AUSTIN, T.X. (KXAN) — Jason Gindele describes a stillness that Mainspring Schools has never dealt with over its 79 years.
The sound of students echoing through the halls has been silenced. Classrooms are empty. There are no kids running around the playground.
“These are not easy times, you know. We closed much like everyone else did in March — in an effort to flatten the curve,” explained Gindele, who is the executive director at the school in south-central Austin. “We were actually close to reopening back in June and then there was a surge in cases around Travis County and we held off.”
According to the Texas Health and Human Services Commission, since March there’s been 3,098 reported positive cases of COVID-19 across 1,801 child care operations. The vast majority are staff which make up 2,055 of the cases, but 1,043 children have also tested positive.
“The one thing that keeps me up at night is the idea that we open our doors in an unsafe environment, someone gets exposed to COVID-19, and that has you know some dramatic and tragic effect on someone’s life,” Gindele said.
The state’s data shows that nearly 4,800 child care centers have closed between February and now. The number represents about 28 percent of all operations in Texas that haven’t reopened yet.
“It’s a crisis for our state and for our community because access to childcare is essential infrastructure for our economy,” explained Cathy McHorse, Vice President of Success by 6 at the United Way for Greater Austin, which focuses on early childhood education.
McHorse said when families don’t have options for reliable and safe child care that impacts job productivity and there’s increased absences and higher turnover.
“What we find is that the COVID pandemic and its impact on child care is just exacerbating a crisis and a fragmented system that we had prior to COVID,” explained McHorse. “It’s exponentially increasing this crisis on our state — in our community.”
McHorse, who is also part of the Austin-Travis County COVID-19 Child Care Task Force, explained that she’s hearing from operators about low enrollment concerns and the cost of safety precautions including cleaning and sanitizing.
“The cost of providing care safely under COVID conditions is adding costs of about $300 to $900 per month — per child – and that’s not sustainable for the child care operation to cover those costs, and it’s not sustainable to pass the costs on to families with young children,” McHorse said.
In May, the Austin City Council approved $1 million for the Austin Childcare Provider Relief Grant to help operations from March to June.
McHorse said the taskforce is looking for other funding options. She said child care operations will need help beyond a few months during this pandemic.
“We know our child care providers right now are forecasting that … without additional investment, or support with their revenue that they will have to layoff or furlough employees, those that are open and operating,” McHorse explained. “After that I imagine we’ll start to see programs closing their doors with no plans to reopen their doors in the long term, and that truly will have a profound impact on our ability to attract businesses and keep our businesses open.”
McHorse explained that the federal government authorized $371 million to the state for child care during this pandemic. She said $200 million has been allocated, but $171 million has been reserved by Governor Greg Abbott in case it’s needed to fill budget deficits.

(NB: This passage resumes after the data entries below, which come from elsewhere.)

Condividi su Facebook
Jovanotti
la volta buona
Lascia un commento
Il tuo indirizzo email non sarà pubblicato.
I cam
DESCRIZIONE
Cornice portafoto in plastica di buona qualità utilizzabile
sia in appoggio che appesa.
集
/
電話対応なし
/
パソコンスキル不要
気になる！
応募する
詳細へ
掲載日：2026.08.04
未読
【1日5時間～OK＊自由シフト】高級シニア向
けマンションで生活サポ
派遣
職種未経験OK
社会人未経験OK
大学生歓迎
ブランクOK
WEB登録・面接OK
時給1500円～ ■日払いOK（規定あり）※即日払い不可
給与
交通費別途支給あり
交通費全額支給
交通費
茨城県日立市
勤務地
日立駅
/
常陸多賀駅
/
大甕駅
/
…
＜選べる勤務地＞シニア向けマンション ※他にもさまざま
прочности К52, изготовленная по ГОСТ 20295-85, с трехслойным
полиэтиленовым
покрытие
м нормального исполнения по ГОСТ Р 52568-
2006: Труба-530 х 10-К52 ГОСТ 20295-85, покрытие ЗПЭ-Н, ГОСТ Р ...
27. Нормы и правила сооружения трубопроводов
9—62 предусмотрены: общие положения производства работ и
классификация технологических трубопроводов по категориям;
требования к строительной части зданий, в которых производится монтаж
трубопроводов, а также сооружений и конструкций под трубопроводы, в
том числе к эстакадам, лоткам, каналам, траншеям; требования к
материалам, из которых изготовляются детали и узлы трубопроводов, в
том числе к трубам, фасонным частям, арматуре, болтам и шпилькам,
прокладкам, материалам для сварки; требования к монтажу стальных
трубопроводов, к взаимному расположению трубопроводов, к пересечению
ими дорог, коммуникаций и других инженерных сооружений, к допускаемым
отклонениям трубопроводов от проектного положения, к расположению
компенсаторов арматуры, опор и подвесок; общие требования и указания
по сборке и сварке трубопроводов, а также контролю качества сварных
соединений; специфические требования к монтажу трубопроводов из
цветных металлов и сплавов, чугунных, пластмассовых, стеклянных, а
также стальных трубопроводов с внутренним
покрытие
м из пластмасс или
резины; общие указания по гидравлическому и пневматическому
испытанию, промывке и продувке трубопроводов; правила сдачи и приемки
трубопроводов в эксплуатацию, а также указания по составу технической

The U.S. House of Representatives recently passed the Child Care is Essential Act with a $50 billion relief package to help fund child care centers as the COVID-19 crisis continues. The U.S. Senate has introduced a relief package that would provide $15 billion for child care.
Advocacy groups including Texans Care for Children said leaders are negotiating their next move and it’s critical that they hear from parents and operators trying to financially survive.
Mainspring schools, which serves low income families, did get a federal loan for $230,000. Gindele explained that they used the money to pay for 30 employees, mostly teachers, for two months, along with rent and utilities.
“The support that’s needed for the child care industry is not just during the pandemic and doesn’t just stop when the pandemic ends. It actually has to continue for a short time thereafter because inevitably enrollment — while it’s down now — may not get to 100% by the time the pandemic ends,” Gindele said. “There’s got to be more bridge money even at the end of the pandemic to get folks through this.”
Gindele tells KXAN investigator Arezow Doost that they will need funding to survive and not furlough or layoff any staff in the months to come.
The non-profit is now fundraising, but Gindele said they’ve had to dip into savings to help families of students in need.
His staff now gets together regularly to box up clothes, food and books and deliver them to their families needing help.
Gindele said he can’t wait to get the students back in the classroom safely.
“The ages between 0 and 5 are just crucial, absolutely crucial years, for these children to develop in so many different ways socially emotionally, curricularly,” said Gindele said. “Those milestones are being missed and for a lot of these kids, especially at-risk kids, who are coming from situations where they may not have the supports at home to continue to develop they’re going to see regression.”